Inmigración y poesía: Rosemary Catacalos

Rosemary Catacalos (San Antonio, Texas, 1943 – 2022) fue una poeta de ascendencia mexicana y griega. En 2013 fue la poeta laureada de Texas, siendo la primera latina en obtener este reconocimiento. Entre sus reconocimientos encontramos las becas del National Endowment for the Arts en 1993 y la Dobie Paisano. Fungió como directora ejecutiva de archivos de poesía centroamericana en la universidad de San Francisco. Presentamos aquí su poema Sin haberlo visto en versión de Andrea Rivas.

 

Sin haberlo visto

 

Homenaje a Rosario Castellanos

 

Rosario no vivió nuestra era digital y ciertamente nunca vio ni

soñó con las pantallas en cada mano, mucho que inundarían todas las cabezas. Ya era

 

suficientemente malo, dijo, que las telenovelas de su amado México

hubiesen desplazado a Homero y Schehrezada, sin mencionar los días

 

en que las personas se reunían simplemente para escuchar el fuego. Un vecino trae la última

cosecha de kale de su jardín, y yo lo llevo a una amiga de noventa y ocho años

 

cuyos ojos se anegan ante la idea de una fuerte sopa de kale y de lo amables

que son la mayoría de las personas. Una mujer que pone el ejemplo de al menos un mitzvá

 

cada día, lo que ella llama el mínimo indispensable para cualquier humano.

Mi vecino, el del kale, es hijo de un doble inmigrante.

 

Su padre era un catalán que decampó hacia Francia —adivina cuándo—

y luego hacia California. Me he preguntado si este hombre estaría entre

 

las inmensas multitudes que los sobrevivientes de la Batallón Abraham Lincoln

trajeron a Berkeley a finales de los noventa. Delmer Berg,

 

último de los veintiochocientos Lincolns, murió en San Francisco

en febrero de 2016, a los ciento y un años. Hoy un jardinero

 

levanta sus dedos índice y anular frente a los ojos en señal de “Vamos

a verlo”. Ambos hablan español pero piensa que no

 

hace daño repetirse, por si acaso. ¿Ves lo que digo?

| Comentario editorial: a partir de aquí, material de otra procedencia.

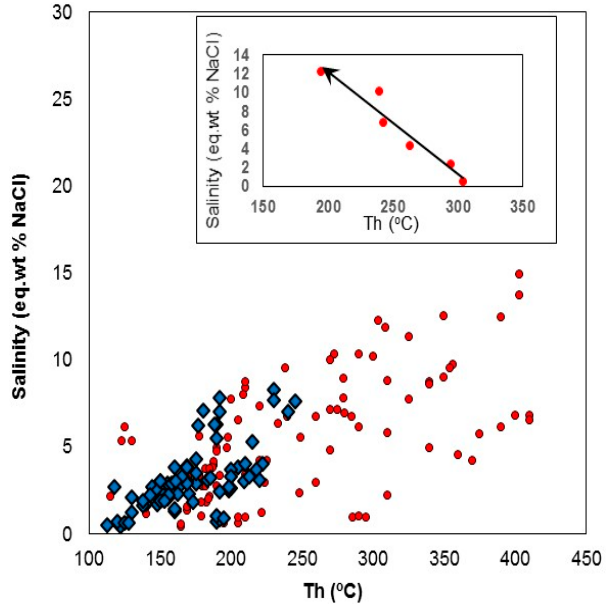
Figure 10. Salinity vs. homogenization temperature (Th) plot of fluid inclusions from quartz and barite. Internal plot shows trend of increasing salinity with decreasing temperature in sample KB-6. This observed trend is associated with a positive increase of salinity due to streamloss under boiling conditions (red point: quartz; blue point: barite).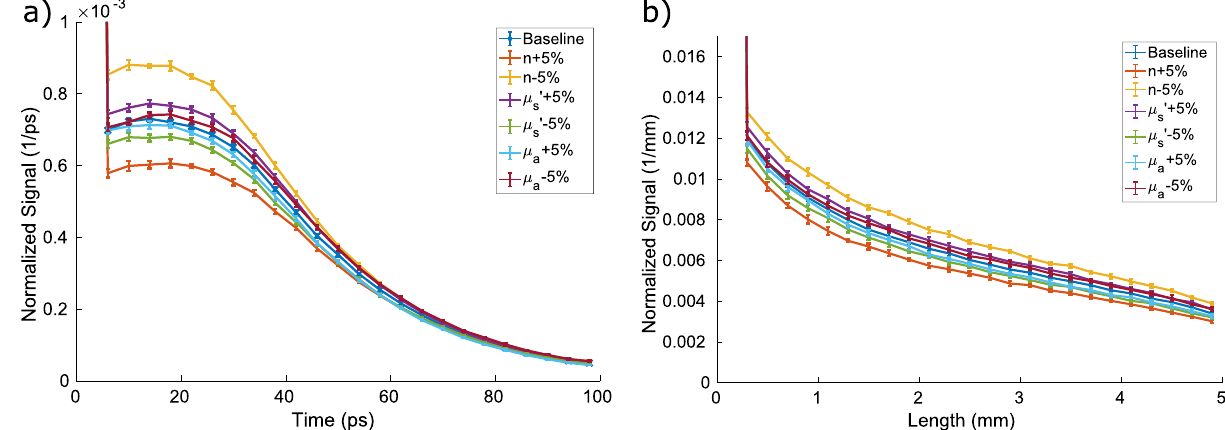
Figure 1. ( a ) Temporal and ( b ) spatial characteristics of a reflected impulse pulse showing the difference for perturbations of the optical parameters. The baseline geometry has n = 1.4 , g = 0.85 , µ s ′ = 1mm − µ a = 0.1mm − 1 , which are realistic values for a slab of tissue. The error bars are the standard deviation of 10 6 independent runs of 10 photons each. The large initial point on each plot is large due to Fresnel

Las mujeres mexicanas de mi familia ven más allá de los sentidos usuales.

 

Siempre ha sido así. Mi abuela yucateca de lengua maya y castellana pregunta “¿qué te pasa?”

cuando claramente ya sabe la respuesta. Cualquiera que fuera. Este año, en su cumpleaños,

 

treinta y cinco años después de su muerte, un alcatraz que dormitó en mi jardín durante siete años

envía un pequeño brote que florece días después, en el cumpleaños de su hija mayor.

 

Esa hija es mi madre. El alcatraz era el favorito de mi madre. El año pasado

enterramos en Miami una canasta debajo de docenas de alcatraces atadas con cinturones tejidos a mano en

 

México. ¿Ves lo que digo? No sé si las mujeres griegas de mi familia

tendrán una segunda vista porque no las conozco. Pero conozco a un primo segundo

 

nunca he buscado en Internet a los parientes del hermano menor

de su abuela Amirza, que abandonó la isla y se fue a América a los catorce para nunca ver

 

a su familia de nuevo. Este primo me localizó por un documental de tv donde

hago recuento de las confusiones de una descendiente mestiza de la revolución mexicana.

 

María Zouni Tsimourtos nació en Imbros, pero la familia emigró cuando

el gobierno turco tomó las últimas granjas griegas, en 1964. Nuestra bis

 

abuela, madre de Amirza y de mi abuelo, se llamaba Sultana,

un nombre común en Turquía. Y heme aquí, la mestiza de una mestiza que lloró

 

solo una de las tantas veces que me han llamado half-breed. Conozco la ironía como una

segunda piel, madeja de sangre al azar tejiendo un manto de múltiples lenguas

 

e historias. Mi vecino, el que siembra kale, habla francés

como lengua madre, no español. Su padre fue criado con el catalán,

 

no con español, y luego sabiamente se quedó con la seguridad del francés en la frontera

y más tarde inscribió a su hijo en la Escuela Bilingüe Francoamericana de San Francisco.

 

Oh, mira este mundo persiguiendo sus millón y un historias, sin haberlo visto,

todas las lenguas son errores de traducción, y los más valiosos se encuentran entre los objetos perdidos.